Monster is facing a number of challenges

Monster is facing a number of challenges

Monster Beverage Corp is facing a potential crisis after filings released by the US Food and Drug Administration (FDA) cited its energy drinks in the deaths of five people in the country since 2007.

An FDA spokesperson told just-drinks today (23 October) that the reports show five deaths that have been "associated" with Monster products, but that there was "no causal link" between the fatalities and the drinks. The FDA filings came to light after reports last week that the mother of a 14 year-old girl, Anais Fournier, is suing the company over her daughter's death from caffeine toxicity last year. 

Monster has yet to respond to just-drinks' request for comment. However, in other reports, the company has said it does not believe it is in any way responsible for the girl's death and intends to vigorously defend itself against the lawsuit. It also said it is "unaware of any fatality anywhere that has been caused by its drinks".

Monster is also currently being investigated by New York's attorney general over the marketing and ingredients of its energy drinks

The FDA is also facing pressure from two Illinois senators to investigate the effects of caffeine levels in energy drinks and their impact on young people. The FDA is updating its guidance on the regulations around dietary supplements and conventional foods. 

The FDA spokesperson said: "We are looking at the emerging science around caffeine prodcuts."
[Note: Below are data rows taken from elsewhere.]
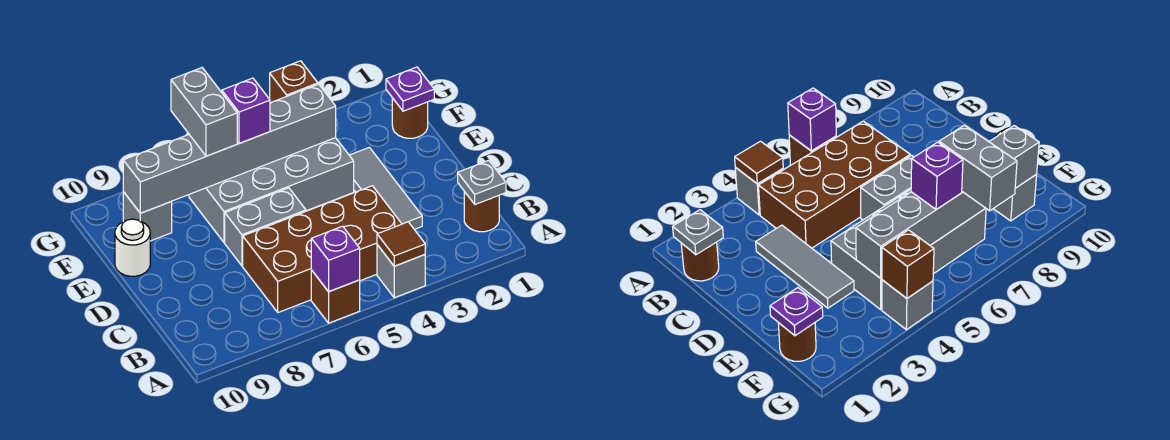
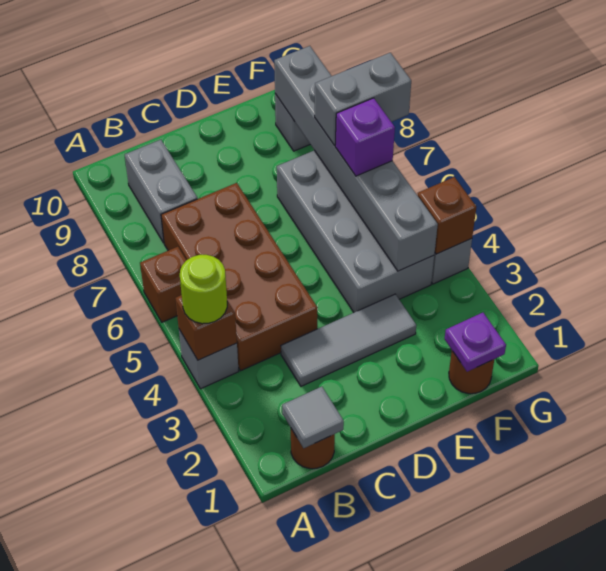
brown tile A4 level 2 -> brown brick A4 level 2
none -> lime round brick A4 level 3
purple brick A6 level 2 -> none
grey plate B1 level 2 -> grey tile B1 level 2
grey brick D6:D7 level 1 -> grey brick B8:B9 level 1
white round brick E10 level 1 -> none

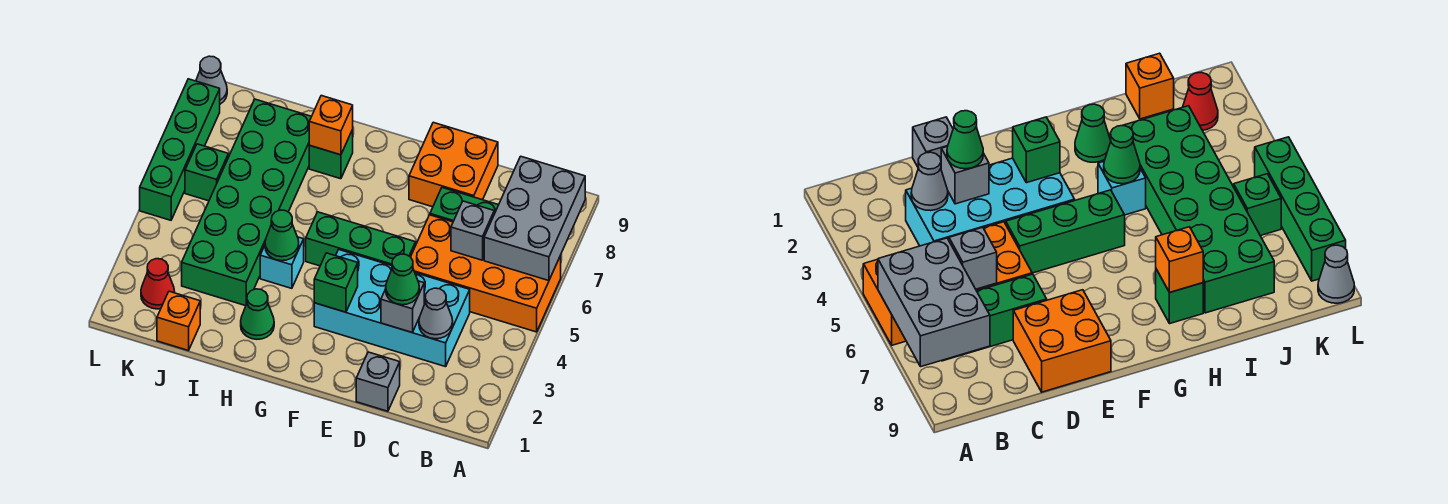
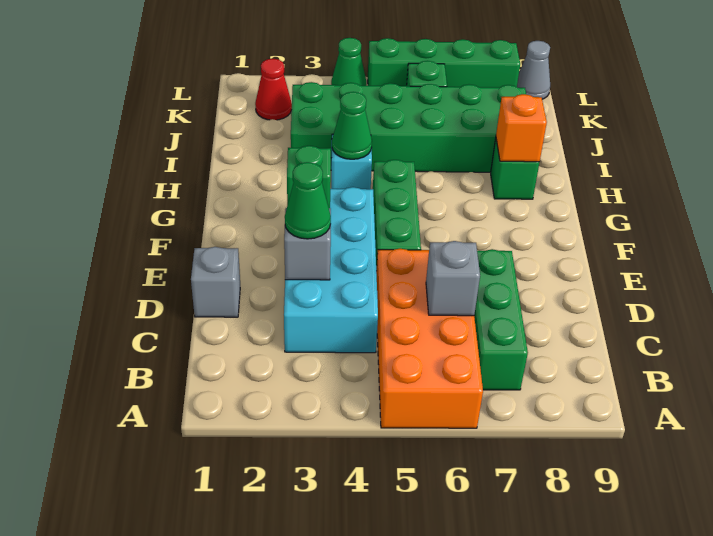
grey brick A6:B8 level 2 -> none
grey cone C3 level 2 -> none
orange brick D8:E9 level 1 -> none
green cone H2 level 1 -> green cone L4 level 1
orange brick J1 level 1 -> none

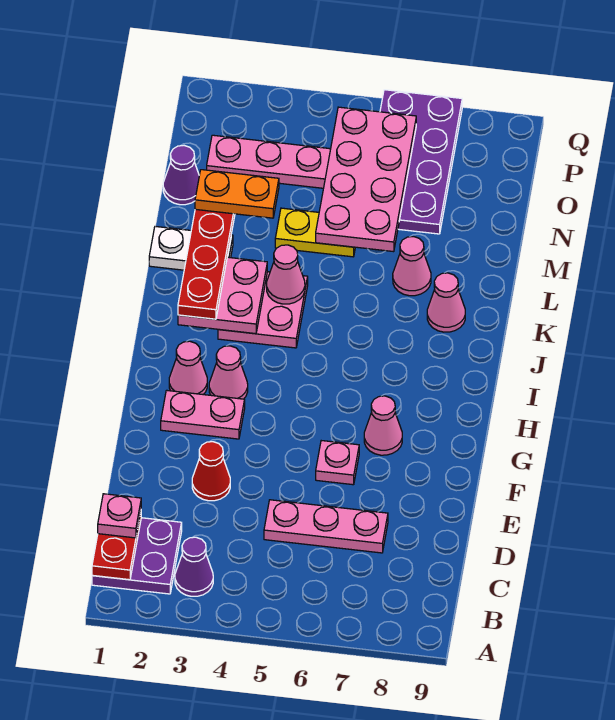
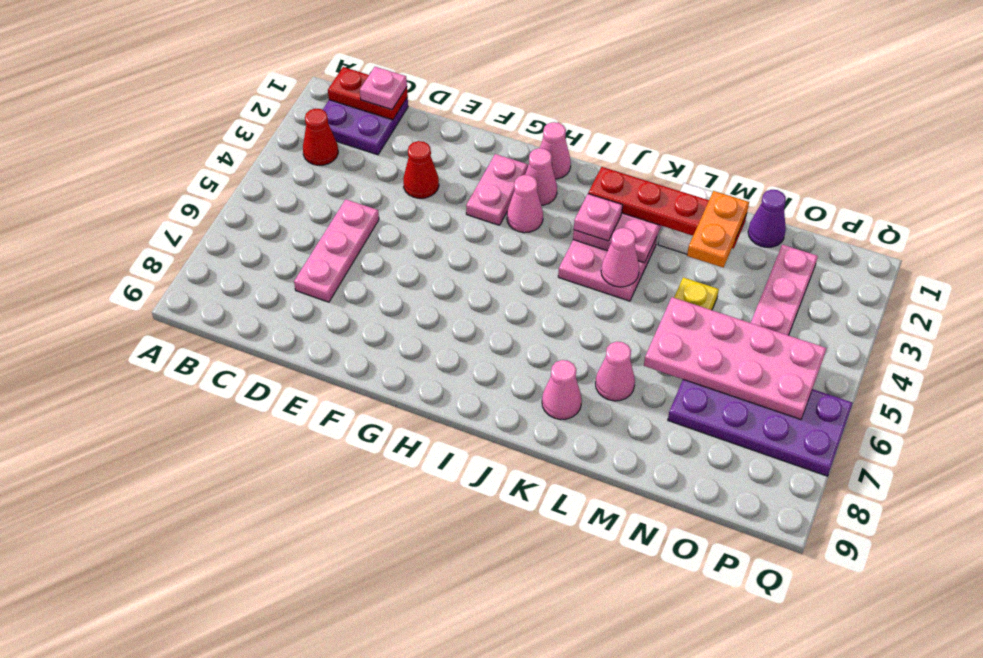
purple cone B3 level 1 -> red cone B3 level 1
pink plate F6 level 1 -> pink plate J3 level 3
pink cone G7 level 1 -> pink cone H1 level 1

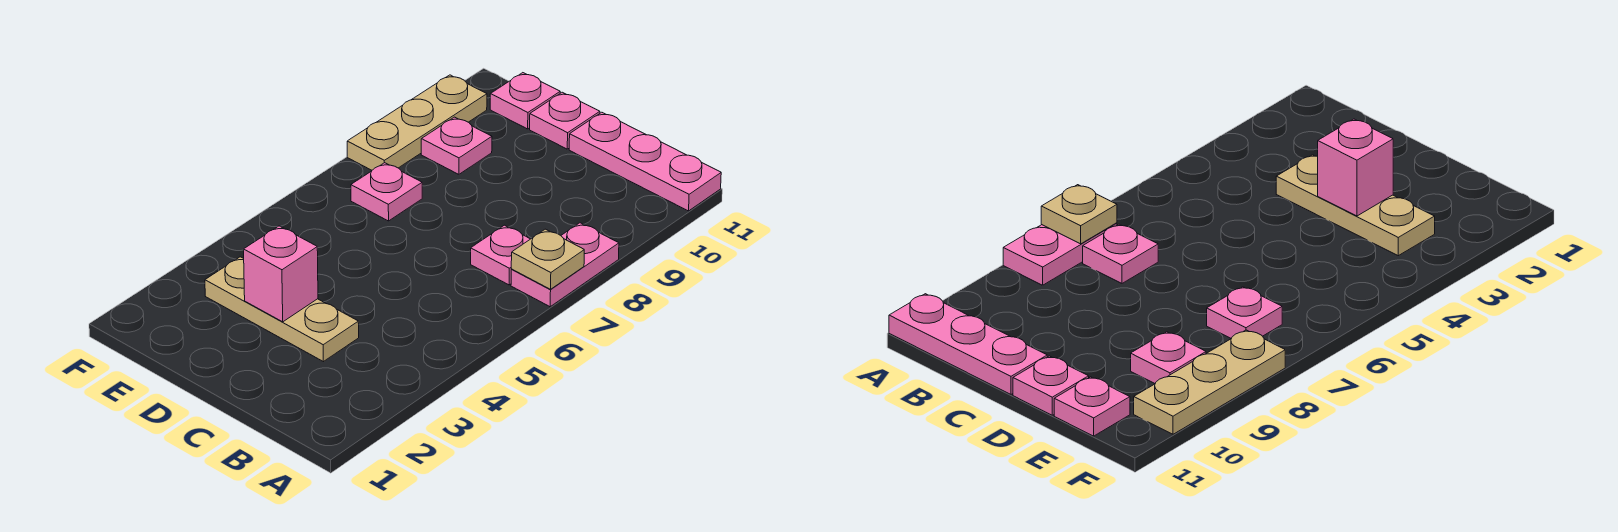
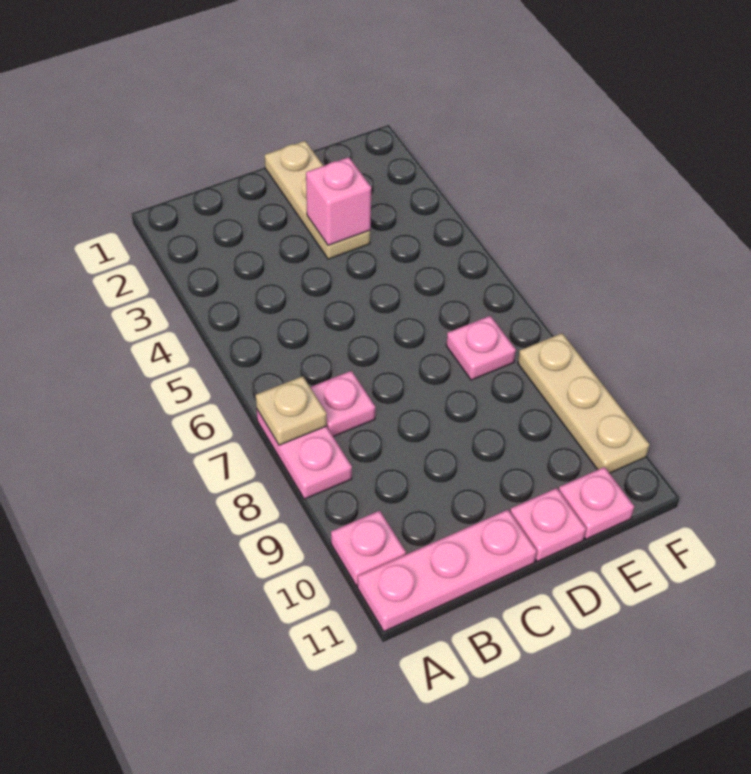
tan plate C3:E3 level 1 -> tan plate D1:D3 level 1
pink plate E9 level 1 -> pink plate A10 level 1

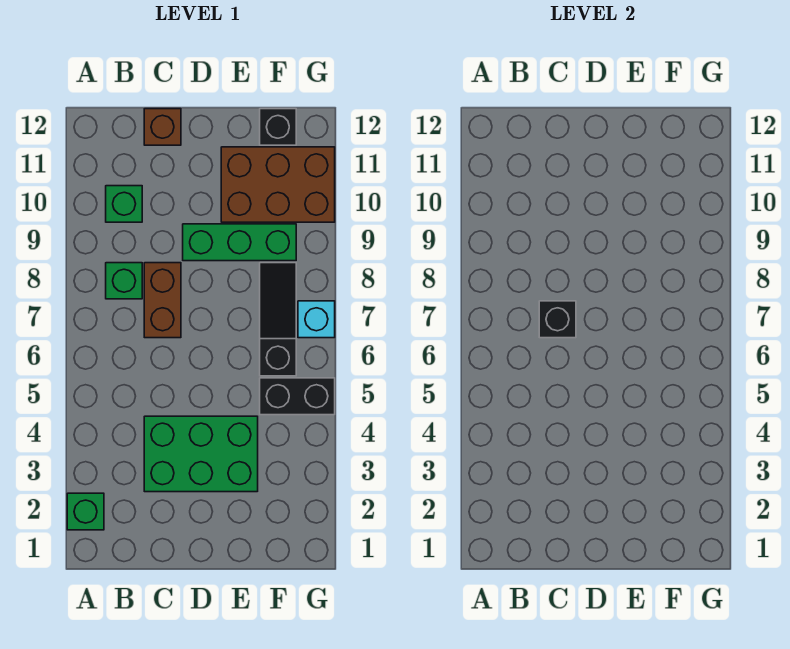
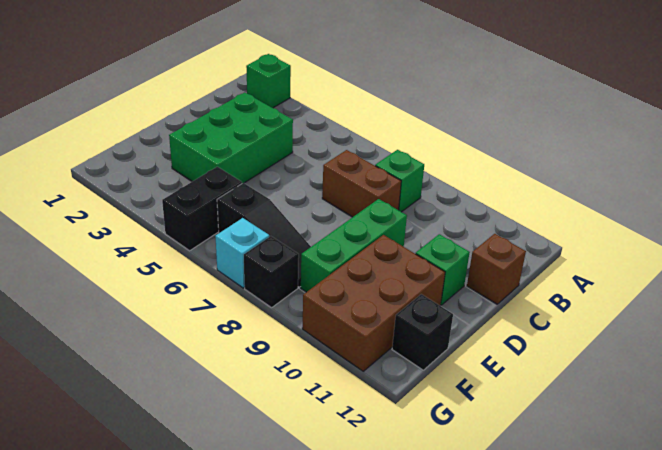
green brick B10 level 1 -> green brick D11 level 1
black brick C7 level 2 -> black brick G8 level 1

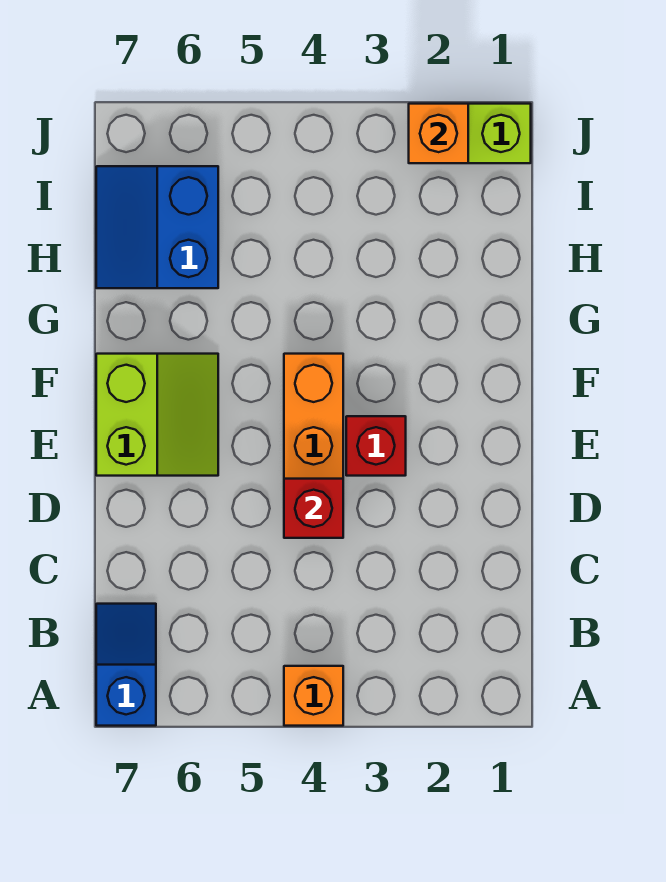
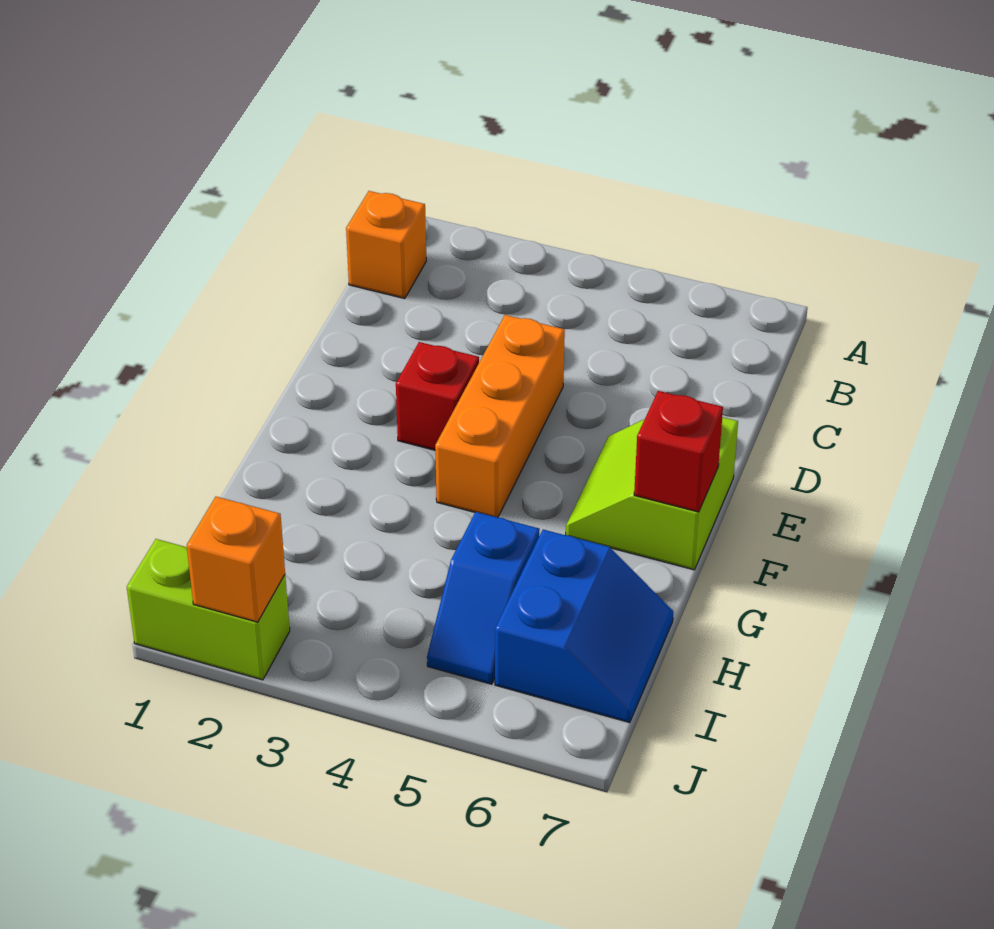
orange brick A4 level 1 -> orange brick B1 level 1
blue slope A7:B7 level 1 top A -> blue slope H5:I5 level 1 top H
red brick D4 level 2 -> red brick F7 level 2

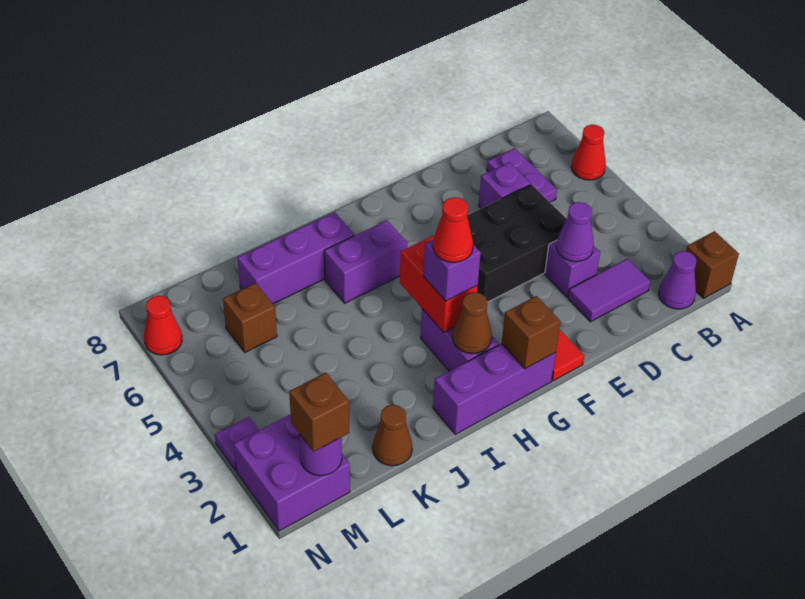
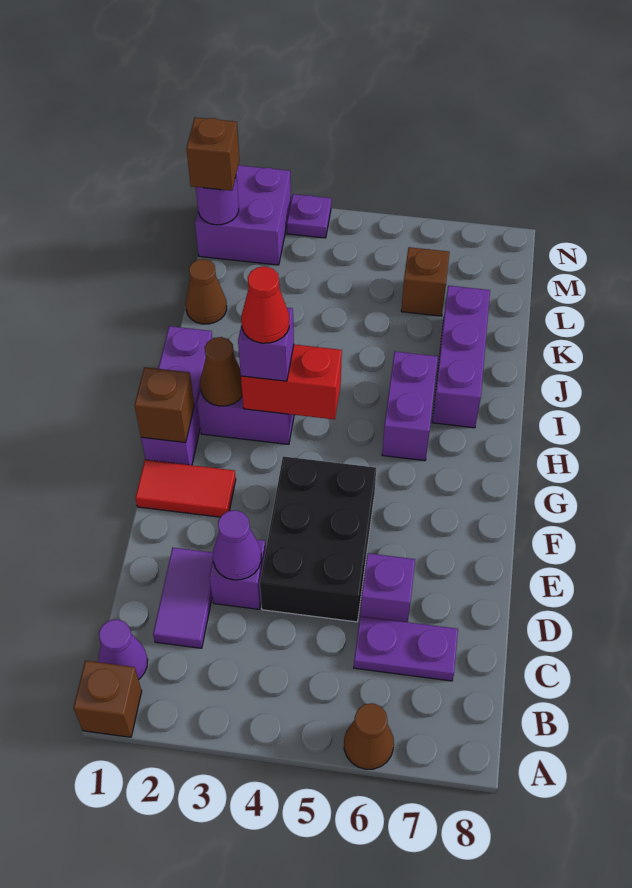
red cone A6 level 1 -> brown cone A6 level 1
red cone N7 level 1 -> none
Monster has been the subject of speculation this year around a possible buy-out by the Coca-Cola Co. But, an analyst last month suggested the regulatory concerns could have scared off the soft drinks giant.

In August, it reported a surge in first-half earnings, with net profits up 33.5% to US$185.9m.

Shares in Monster are down nearly 6% today at US$43 and fell by around 14% yesterday after the FDA filings were first reported.